Absolutely, I say. After all there is no such pejorative term for the many men who date or marry younger women. "Yes there is," flings back Vizinczey, astonished: "Old goats."

An old classic re-released

Possibly capitalising on the rash of high-profile intergenerational love stories playing out across magazine covers the world over (Heidi Klum, Demi Moore, Jennifer Aniston and Jennifer Lopez have all been labelled "older women"), Penguin re-released the book as a Modern Classic, five years ago.

Perhaps they needn't have bothered putting a bare-chested woman on the cover: when Vizinczey popped into Hatchards in Piccadilly before Christmas, a shop assistant informed him that the book had sold 400 copies in that branch alone over the past few months.

I wonder whether this is another sign that, even in notoriously ageist industries like fashion, beauty and the media, 'youth terrorism' is on the wane - with some, like photographer Peter Lindbergh, who recently unveiled the latest Pirelli Calendar, featuring the unretouched images of Nicole Kidman, 49, Uma Thurman, 46, and Helen Mirren, 71, actively campaigning against it.
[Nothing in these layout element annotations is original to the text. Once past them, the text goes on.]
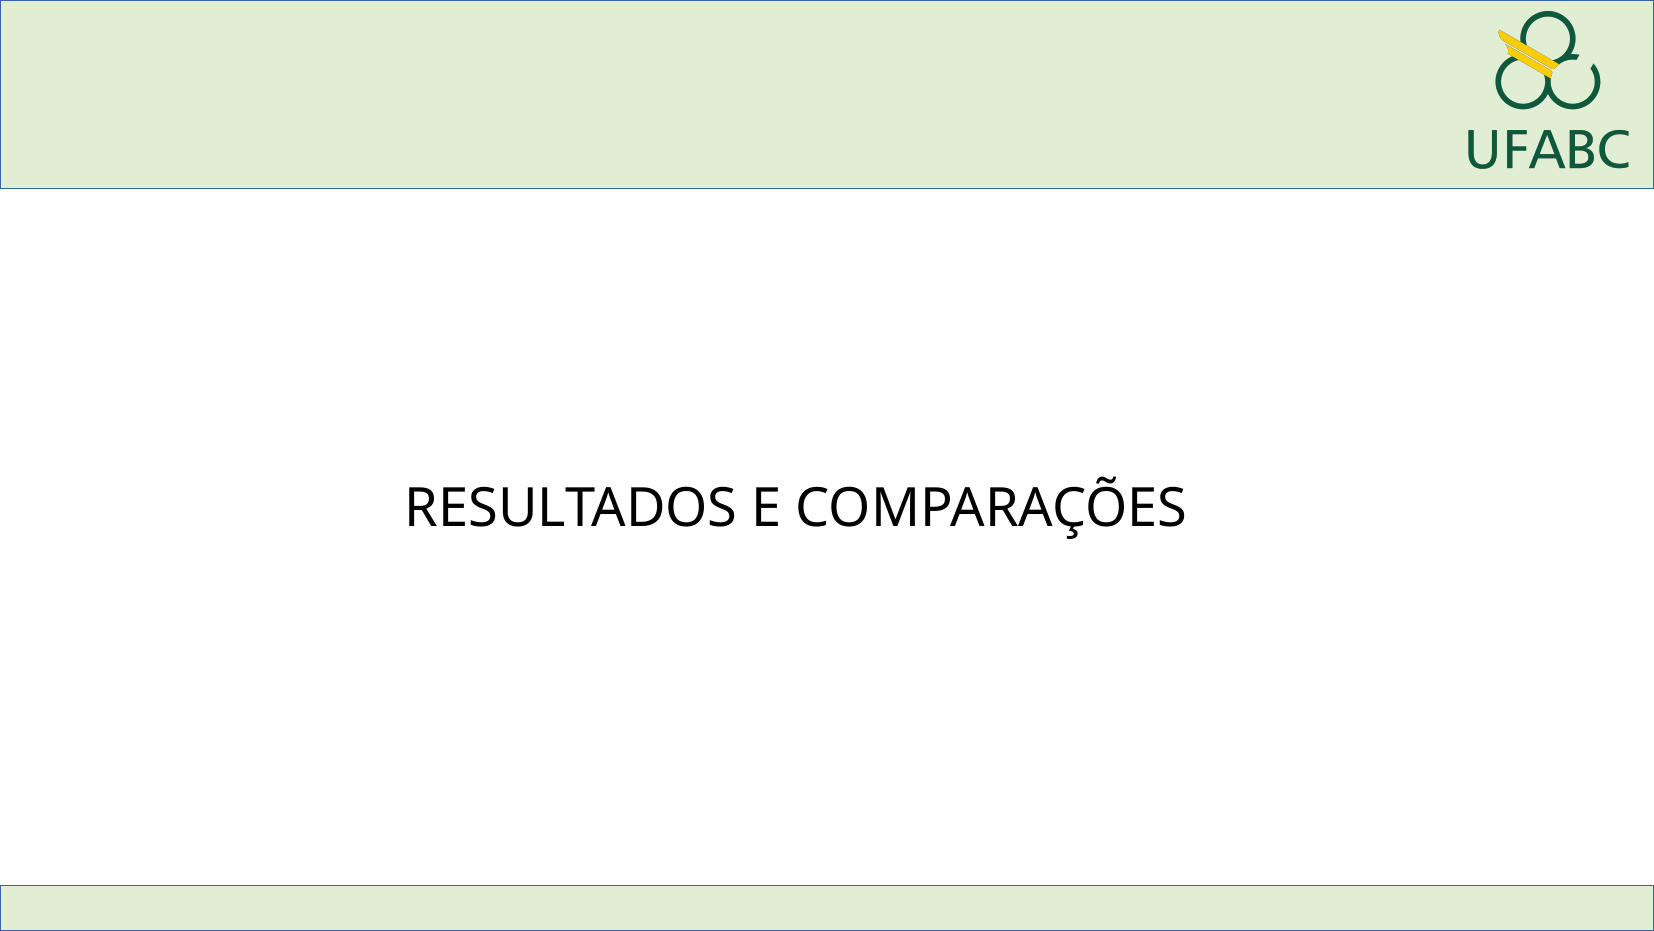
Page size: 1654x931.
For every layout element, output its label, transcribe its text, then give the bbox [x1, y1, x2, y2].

text_box [0, 885, 1654, 931]
text_box RESULTADOS E COMPARAÇÕES [354, 460, 1312, 662]
text_box [0, 0, 1654, 189]
picture [1464, 11, 1630, 181]
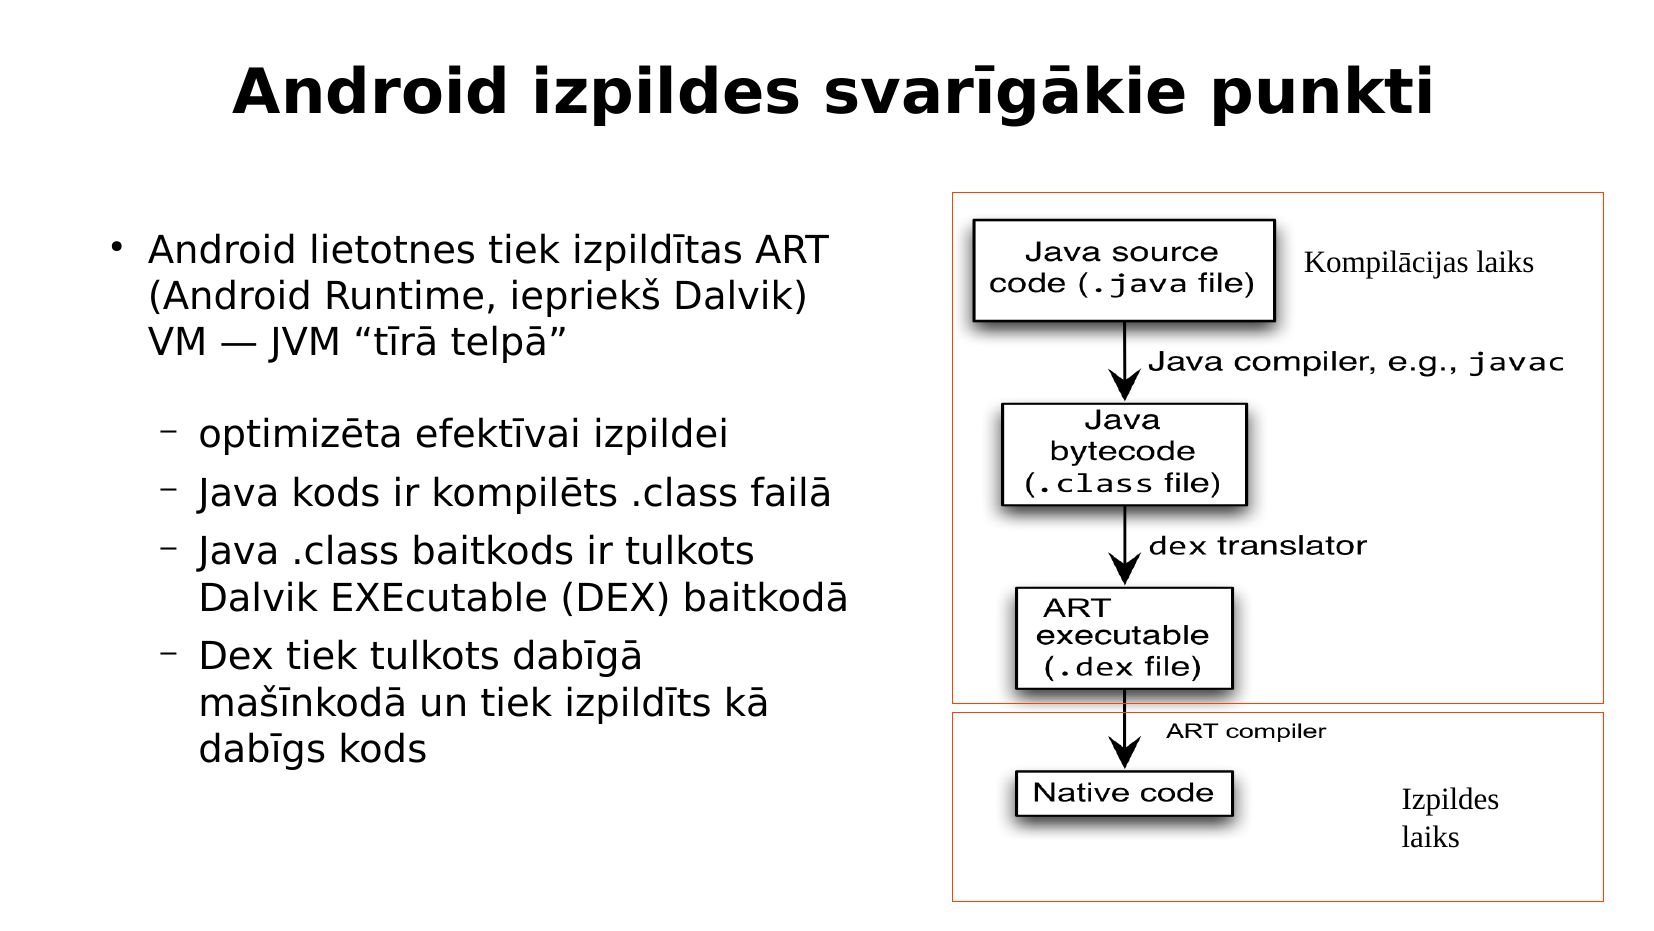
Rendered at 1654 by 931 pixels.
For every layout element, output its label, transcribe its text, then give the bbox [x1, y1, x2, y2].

picture [953, 713, 1563, 840]
text_box Kompilācijas laiks [1288, 233, 1632, 286]
picture [953, 213, 1563, 703]
text_box Izpildes laiks [1386, 771, 1563, 861]
picture [952, 704, 1563, 712]
list Android lietotnes tiek izpildītas ART (Android Runtime, iepriekš Dalvik) VM — JVM “tīrā telpā” optimizēta efektīvai izpildei Java kods ir kompilēts .class failā Java .class baitkods ir tulkots Dalvik EXEcutable (DEX) baitkodā Dex tiek tulkots dabīgā mašīnkodā un tiek izpildīts kā dabīgs kods [82, 217, 872, 831]
title Android izpildes svarīgākie punkti [91, 10, 1580, 167]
And not a moment too soon. For the past few decades, the idea of 'older women' having any kind of sexuality has become culturally taboo - something that prompts Vizinczey to bury his face in his hands.

"When I wrote In Praise of Older Women I thought the whole world would understand it. Because actually women are sexier than men for so much longer. And I know lots of women who say that sex gets better with age. My wife was a sex fiend until her early seventies!" he whispers of 90 year-old Gloria next door - the older woman and mother of their three children he chose to marry 53 years ago.

"After all, you're more relaxed and less self-conscious as you get older - and you certainly know your body better, so it stands to reason you would be sexier."

What the women who "do things to their faces haven't realised," he says, "is that their brains are their greatest assets. Take Helen Mirren, for example. I remember seeing her in Turgenev's A Month in the Country in the Sixties and she was beautiful then, but she's got more beautiful because she's got brains - and that's the greatest sex appeal in any woman."

The idea that women should be more worried about ageing than men doesn't just sadden but incense Vizinczey.

A history of provocation

Despite it being the tenderest ode to the opposite sex, feminists were appalled by In Praise of Older Women when it was first published, while his second book, An Innocent Millionaire - a blistering attack on avarice and hypocrisy - wasn't for the faint hearted, winning praise from the likes of Graham Greene and Anthony Burgess.

If Only is also not without its provocative themes, set as it is in a defiantly unprettified Britain "where there are Christians who hate Muslims and Muslims who hate Christians."

But it also paints a poignant picture of what a truly happy marriage is - something Vizinczey knows more than a little about.

The story of a software company boss, Jim Taylor, who tries to drown himself after being fired but is rescued by a child from outer space and given a second chance at life, If Only manages to blend disparate themes into a single story in much the same way as In Praise of Older Women.

One of these, I'm amused to see, is the danger of unions between older men and younger women. "It just doesn't work so well the other way around," laughs the writer. "In fact I know many men who were destroyed by marrying younger women."

If he - like his antihero - were given a second chance at life, is there anything he would do differently?

"I would draw up better contracts," he flings back without a moment's thought. Then, looking lovingly over at the wife who has come to sit beside him. "And I would have married her earlier."